* What is being asked *
Check each line of the records below for the string "just", then state how many lines contain it, with no other output.

*** Supplied information ***

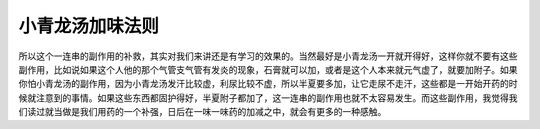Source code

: 小青龙汤加味法则
=====================

所以这个一连串的副作用的补救，其实对我们来讲还是有学习的效果的。当然最好是小青龙汤一开就开得好，这样你就不要有这些副作用，比如说如果这个人他的那个气管支气管有发炎的现象，石膏就可以加，或者是这个人本来就元气虚了，就要加附子。如果你怕小青龙汤的副作用，因为小青龙汤发汗比较虚，利尿比较不虚，所以半夏要多加，让它走尿不走汗，这些都是一开始开药的时候就注意到的事情。如果这些东西都固护得好，半夏附子都加了，这一连串的副作用也就不太容易发生。而这些副作用，我觉得我们读过就当做是我们用药的一个补强，日后在一味一味药的加减之中，就会有更多的一种感触。
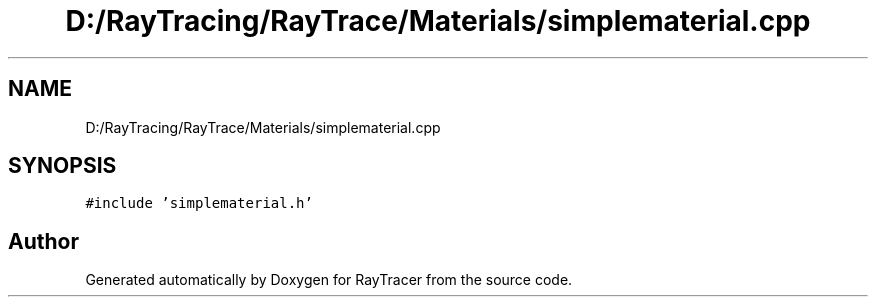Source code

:.TH "D:/RayTracing/RayTrace/Materials/simplematerial.cpp" 3 "Mon Jan 24 2022" "Version 1.0" "RayTracer" \" -*- nroff -*-
.ad l
.nh
.SH NAME
D:/RayTracing/RayTrace/Materials/simplematerial.cpp
.SH SYNOPSIS
.br
.PP
\fC#include 'simplematerial\&.h'\fP
.br

.SH "Author"
.PP 
Generated automatically by Doxygen for RayTracer from the source code\&.
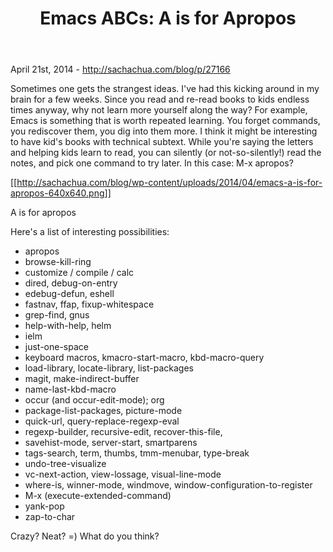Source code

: #+TITLE: Emacs ABCs: A is for Apropos

April 21st, 2014 -
[[http://sachachua.com/blog/p/27166][http://sachachua.com/blog/p/27166]]

Sometimes one gets the strangest ideas. I've had this kicking around in
my brain for a few weeks. Since you read and re-read books to kids
endless times anyway, why not learn more yourself along the way? For
example, Emacs is something that is worth repeated learning. You forget
commands, you rediscover them, you dig into them more. I think it might
be interesting to have kid's books with technical subtext. While you're
saying the letters and helping kids learn to read, you can silently (or
not-so-silently!) read the notes, and pick one command to try later. In
this case: M-x apropos?

[[http://sachachua.com/blog/wp-content/uploads/2014/04/emacs-a-is-for-apropos.png][[[http://sachachua.com/blog/wp-content/uploads/2014/04/emacs-a-is-for-apropos-640x640.png]]]]

A is for apropos

Here's a list of interesting possibilities:

-  apropos
-  browse-kill-ring
-  customize / compile / calc
-  dired, debug-on-entry
-  edebug-defun, eshell
-  fastnav, ffap, fixup-whitespace
-  grep-find, gnus
-  help-with-help, helm
-  ielm
-  just-one-space
-  keyboard macros, kmacro-start-macro, kbd-macro-query
-  load-library, locate-library, list-packages
-  magit, make-indirect-buffer
-  name-last-kbd-macro
-  occur (and occur-edit-mode); org
-  package-list-packages, picture-mode
-  quick-url, query-replace-regexp-eval
-  regexp-builder, recursive-edit, recover-this-file,
-  savehist-mode, server-start, smartparens
-  tags-search, term, thumbs, tmm-menubar, type-break
-  undo-tree-visualize
-  vc-next-action, view-lossage, visual-line-mode
-  where-is, winner-mode, windmove, window-configuration-to-register
-  M-x (execute-extended-command)
-  yank-pop
-  zap-to-char

Crazy? Neat? =) What do you think?
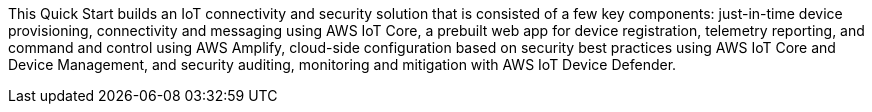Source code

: // Edit this placeholder text to accurately describe your architecture.
This Quick Start builds an IoT connectivity and security solution that is consisted of a few key components: 
just-in-time device provisioning, connectivity and messaging using AWS IoT Core, a prebuilt web app for device registration, telemetry reporting, 
and command and control using AWS Amplify, cloud-side configuration based on security best practices using AWS IoT Core and Device Management, 
and security auditing, monitoring and mitigation with AWS IoT Device Defender.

*** End of Supplied information ***

* Answer to the exercise *
2